« Le centre de décision d’une entreprise doit rester local »
Membre du directoire en charge de la Banque de Développement régional (entreprises, immobilier professionnel, collectivités locales et leurs satellites, bailleurs sociaux) de la Caisse d’Epargne Languedoc-Roussillon – où il succède à Nathalie Bulckaert-Grégoire -, Guillaume Beroujon commence l’entretien, ce 1er octobre, par un tonitruant : « Alors, vous avez été rédacteur en chef de La Lettre M ! » Passées les deux secondes réglementaires de surprise, je ne peux que valider cette information objective (2001-2019 au service de ce valeureux titre de presse indépendant, qui organise par ailleurs ce 7 octobre ses ‘Masters’ au Pasino de La Grande-Motte). En rappelant que j’ai, depuis mon départ, bricolé deux ou trois choses. Magie des interviews et des making-of. Plus que jamais : « Trois questions à », la rubrique où le tutoiement est de rigueur.
Guillaume, tu arrives de Bretagne et Pays de la Loire, où tu as officié 23 ans, pour le même groupe bancaire. Quel est ton rapport d’étonnement après quelques mois d’Occitanie Est ?
Je viens d’un territoire riche au niveau industriel, le 3ᵉ de France. Ici, j’identifie plutôt des niches : écosystème de santé, innovation au sens large – tech mais aussi sociale -, énergies renouvelables. Le fait que le territoire soit plus pauvre que d’autres l’oblige à être plus inventif, au service de filières d’excellence : transition énergétique, numérique et IA, cybersécurité. Ce sont là des relais de croissance structurels pour le territoire.
Comment est structurée la Banque de Développement Régional en Occitanie Est ? Et quels sont les projets ?
Avec ses 65 experts, la banque de développement régional de la Caisse d’Epargne LR apporte des offres et des solutions en matière de prêts Green, de supports de collecte (ISR et comptes à terme verts) pour flécher l’épargne de nos déposants vers les projets de transition environnementale des différents acteurs économiques de notre territoire. En matière de responsabilité sociétale et environnementale (CSRD), nos équipes peuvent mettre en relation les PME avec des partenaires utiles. Comme l’accélérateur RSE coconstruit avec Leader Occitanie, mais aussi la French Tech, Satt AxLR… En termes de montants de prêts, nous pesons l’an dernier 650 M€ de crédits moyen et long terme sur les entreprises, la promotion immobilière et le logement social. Nous comptons 1.200 collectivités clientes, 700 clients dans le secteur de l’économie sociale et solidaire et 1.500 clients entreprises.

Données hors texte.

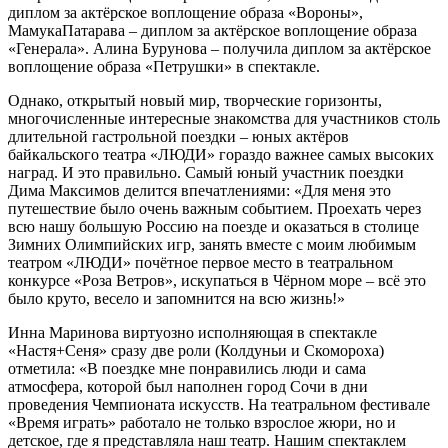
диплом за актёрское воплощение образа «Вороны»,
МамукаПатарава – диплом за актёрское воплощение образа
«Генерала». Алина Бурунова – получила диплом за актёрское
воплощение образа «Петрушки» в спектакле.
Однако, открытый новый мир, творческие горизонты,
многочисленные интересные знакомства для участников столь
длительной гастрольной поездки – юных актёров
байкальского театра «ЛЮДИ» гораздо важнее самых высоких
наград. И это правильно. Самый юный участник поездки
Дима Максимов делится впечатлениями: «Для меня это
путешествие было очень важным событием. Проехать через
всю нашу большую Россию на поезде и оказаться в столице
Зимних Олимпийских игр, занять вместе с моим любимым
театром «ЛЮДИ» почётное первое место в театральном
конкурсе «Роза Ветров», искупаться в Чёрном море – всё это
было круто, весело и запомнится на всю жизнь!»
Инна Маринова виртуозно исполняющая в спектакле
«Настя+Сеня» сразу две роли (Колдуньи и Скомороха)
отметила: «В поездке мне понравились люди и сама
атмосфера, которой был наполнен город Сочи в дни
проведения Чемпионата искусств. На театральном фестивале
«Время играть» работало не только взрослое жюри, но и
детское, где я представляла наш театр. Нашим спектаклем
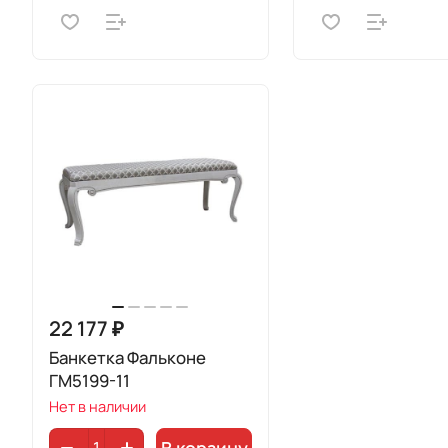
22 177 ₽
Банкетка Фальконе
ГМ5199-11
Нет в наличии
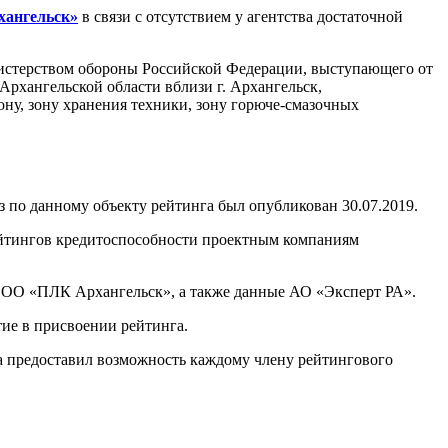
ангельск»
в связи с отсутствием у агентства достаточной
нистерством обороны Российской Федерации, выступающего от
рхангельской области вблизи г. Архангельск,
ну, зону хранения техники, зону горюче-смазочных
по данному объекту рейтинга был опубликован 30.07.2019.
ейтингов кредитоспособности проектным компаниям
ООО «ПЛК Архангельск», а также данные АО «Эксперт РА».
ие в присвоении рейтинга.
а предоставил возможность каждому члену рейтингового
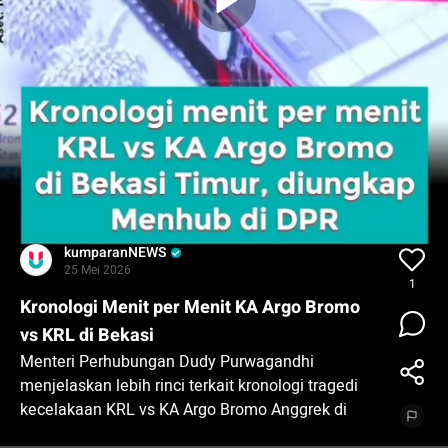
kumparanNEWS
25 Mei 2026
1
Kronologi Menit per Menit KA Argo Bromo
vs KRL di Bekasi
Menteri Perhubungan Dudy Purwagandhi
menjelaskan lebih rinci terkait kronologi tragedi
kecelakaan KRL vs KA Argo Bromo Anggrek di
Bekasi Timur dalam rapat bersama Komisi V DPR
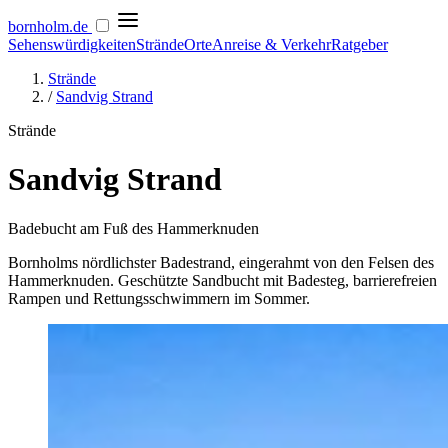
bornholm
.de
Sehenswürdigkeiten
Strände
Orte
Anreise & Verkehr
Ratgeber
Strände
/
Sandvig Strand
Strände
Sandvig Strand
Badebucht am Fuß des Hammerknuden
Bornholms nördlichster Badestrand, eingerahmt von den Felsen des
Hammerknuden. Geschützte Sandbucht mit Badesteg, barrierefreien
Rampen und Rettungsschwimmern im Sommer.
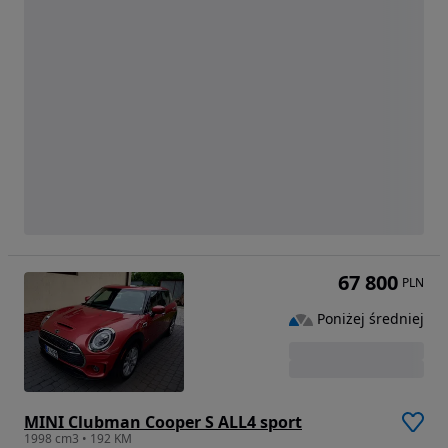
67 800
PLN
Poniżej średniej
MINI Clubman Cooper S ALL4 sport
1998 cm3 • 192 KM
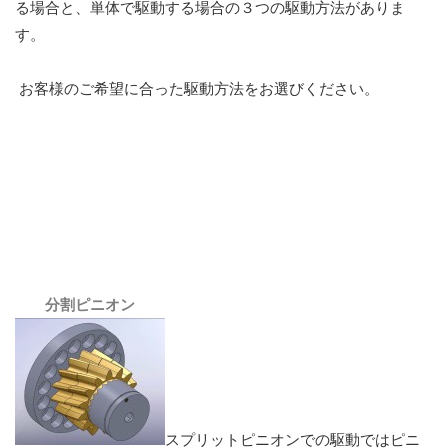
る場合と、単体で駆動する場合の３つの駆動方法がありま
す。
お客様のご希望に合った駆動方法をお選びください。
分割ピニオン
スプリットピニオンでの駆動ではピニ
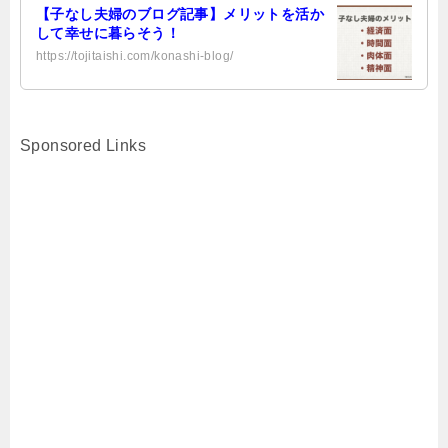
【子なし夫婦のブログ記事】メリットを活か
して幸せに暮らそう！
https://tojitaishi.com/konashi-blog/
Sponsored Links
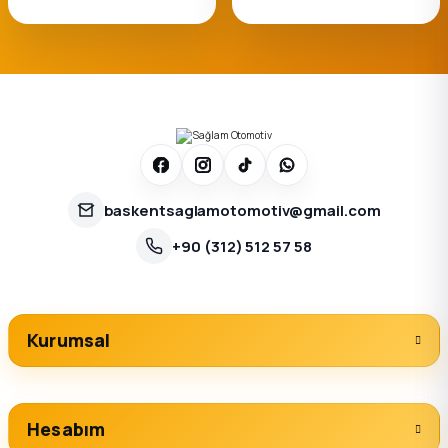
baskentsaglamotomotiv@gmail.com
+90 (312) 512 57 58
Kurumsal
Hesabım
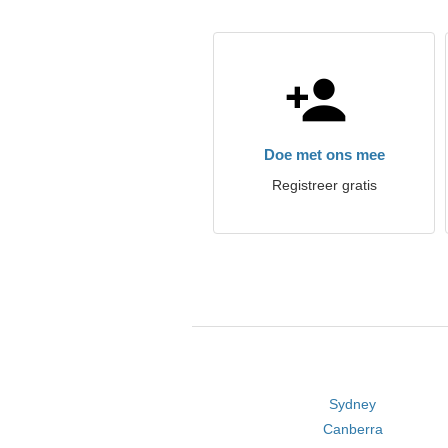
Doe met ons mee
Registreer gratis
Sydney
Canberra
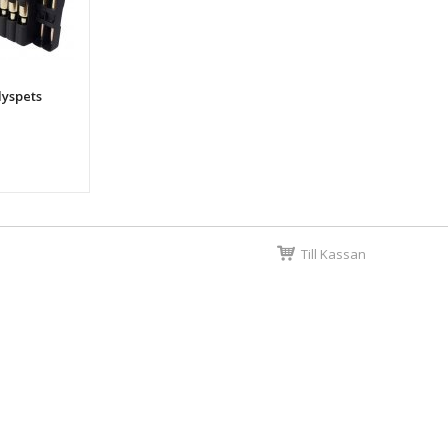
lyspets
Till Kassan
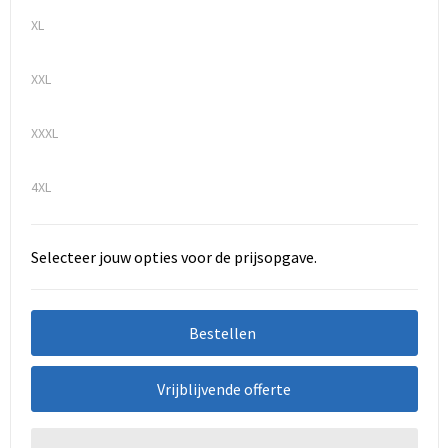
XL
XXL
XXXL
4XL
Selecteer jouw opties voor de prijsopgave.
Bestellen
Vrijblijvende offerte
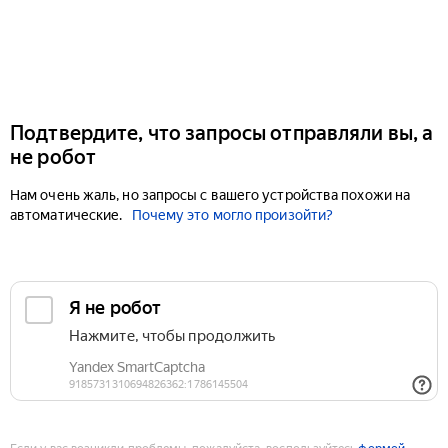
Подтвердите, что запросы отправляли вы, а
не робот
Нам очень жаль, но запросы с вашего устройства похожи на
автоматические.
Почему это могло произойти?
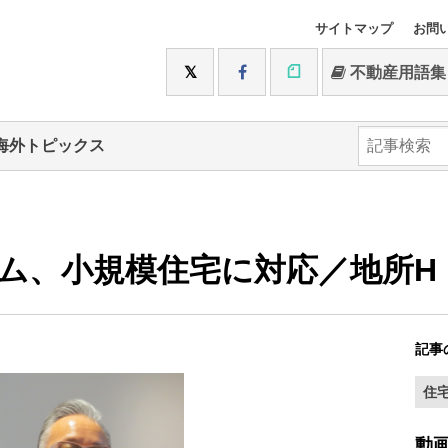
サイトマップ
お問
不動産用語集
海外トピックス
ム、小規模住宅に対応／地所H
記事
住
動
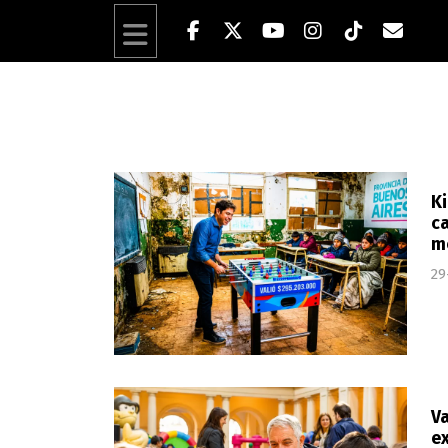
Ki
ca
m
29
Va
ex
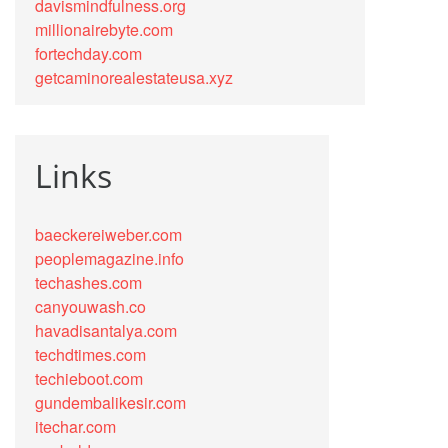
davismindfulness.org
millionairebyte.com
fortechday.com
getcaminorealestateusa.xyz
Links
baeckereiweber.com
peoplemagazine.info
techashes.com
canyouwash.co
havadisantalya.com
techdtimes.com
techieboot.com
gundembalikesir.com
itechar.com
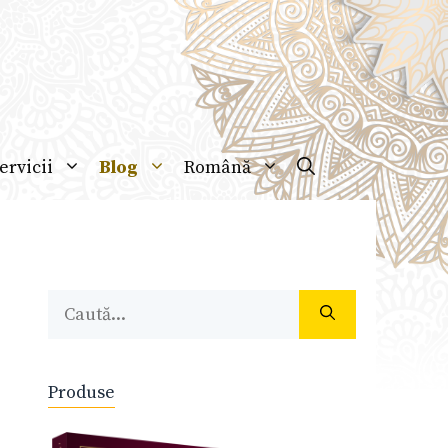
ervicii
Blog
Română
Caută
după:
Produse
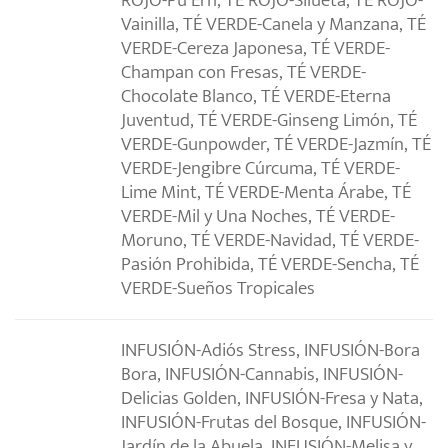
ROJO-Pu Erh, TÉ ROJO-Silueta, TÉ ROJO-
Vainilla, TÉ VERDE-Canela y Manzana, TÉ
VERDE-Cereza Japonesa, TÉ VERDE-
Champan con Fresas, TÉ VERDE-
Chocolate Blanco, TÉ VERDE-Eterna
Juventud, TÉ VERDE-Ginseng Limón, TÉ
VERDE-Gunpowder, TÉ VERDE-Jazmín, TÉ
VERDE-Jengibre Cúrcuma, TÉ VERDE-
Lime Mint, TÉ VERDE-Menta Árabe, TÉ
VERDE-Mil y Una Noches, TÉ VERDE-
Moruno, TÉ VERDE-Navidad, TÉ VERDE-
Pasión Prohibida, TÉ VERDE-Sencha, TÉ
VERDE-Sueños Tropicales
INFUSIÓN-Adiós Stress, INFUSIÓN-Bora
Bora, INFUSIÓN-Cannabis, INFUSIÓN-
Delicias Golden, INFUSIÓN-Fresa y Nata,
INFUSIÓN-Frutas del Bosque, INFUSIÓN-
Jardín de la Abuela, INFUSIÓN-Melisa y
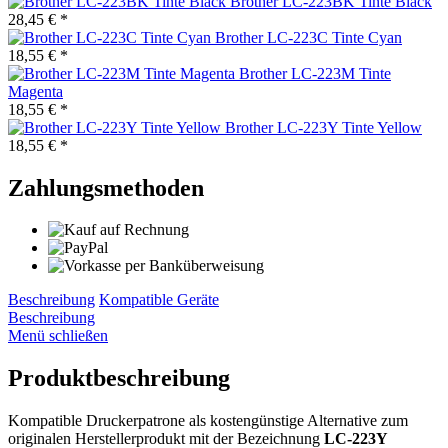
Brother LC-223BK Tinte Black
28,45 € *
Brother LC-223C Tinte Cyan
18,55 € *
Brother LC-223M Tinte
Magenta
18,55 € *
Brother LC-223Y Tinte Yellow
18,55 € *
Zahlungsmethoden
Beschreibung
Kompatible Geräte
Beschreibung
Menü schließen
Produktbeschreibung
Kompatible Druckerpatrone als kostengünstige Alternative zum
originalen Herstellerprodukt mit der Bezeichnung
LC-223Y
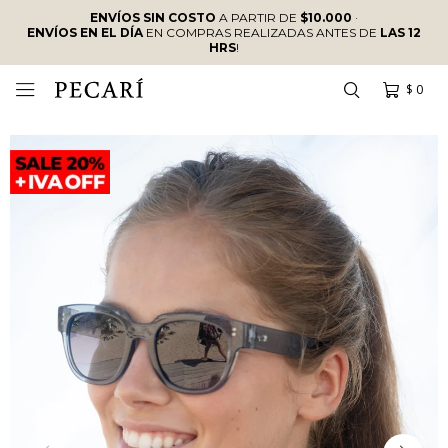
ENVÍOS SIN COSTO
A PARTIR DE
$10.000
·
ENVÍOS EN EL DÍA
EN COMPRAS REALIZADAS ANTES DE
LAS 12
HRS
!
$
0

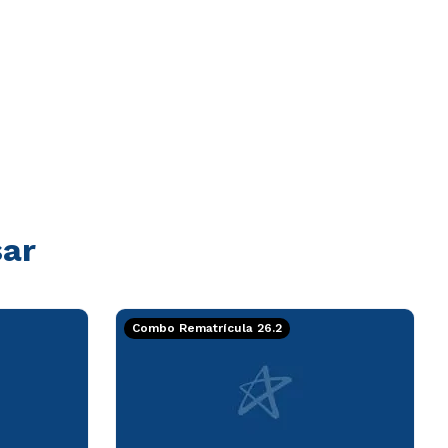
sar
Combo Rematrícula 26.2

Nous avons des filières dédiées : viticulture, Santé (sanitaire et médico-social). On réfléchit à créer une filière tourisme. Il y a beaucoup de choses à faire en matière d’hôtellerie de plein air, pour structurer une offre de qualité. Une personne est dédiée à l’innovation tech, à travers Néo Business. À ce jour, une centaine de clients sont issus de Néo Business. Parmi eux, il y aura sans doute demain des ETI. Parmi les clients marquants, Swile, Watertracks (robots sous-marins capables d’extraire les sédiments se déposant au fond des lacs artificiels), ou encore une transmission familiale alésienne, BEA Informatique. Le père, Frédéric Muh, était dans la prévention des attaques, et ses enfants viennent apporter de nouvelles solutions : sortie de crise, développement des systèmes de renforcement des infrastructures et des systèmes d’information… Comme vous le disiez, je suis originaire de Bretagne et Pays de la Loire. J’ai gardé de ces régions une conviction : le centre de décision d’une entreprise doit rester local. Elle garde ainsi un moyen d’agir, et préserve sa réactivité et sa proximité.
Instabilité politique, austérité budgétaire, croissance en berne… La rentrée économique est marquée par un attentisme des acteurs. Quel message souhaites-tu leur adresser ?
Je souhaite apporter un message d’optimisme, pour encourager les acteurs économiques à poursuivre leur développement. Le contexte n’est pas si mauvais : taux d’intérêt en baisse, régulation des prix des matériaux et de l’énergie. Il ne faut pas adopter des stratégies en fonction d’éventuels changements fiscaux sur les entreprises, mais raisonner par rapport à son propre savoir-faire et son carnet de commande. Bien sûr, des secteurs sont en difficulté. Je pense, ici, à la viticulture et l’immobilier. Nous sommes un banquier de long terme, avec des équipes à même de comprendre le modèle d’affaires du client, ses qualités de direction, sa connaissance du marché. Lors des comités d’engagement, je représente les commerciaux qui montent les dossiers. Et c’est à moi que l’on donne la parole en dernier, ce qui peut jouer. On peut aussi rentrer des bilans financiers dans une machine, mais ce n’est pas la meilleure façon de prendre une décision éclairée d’octroi.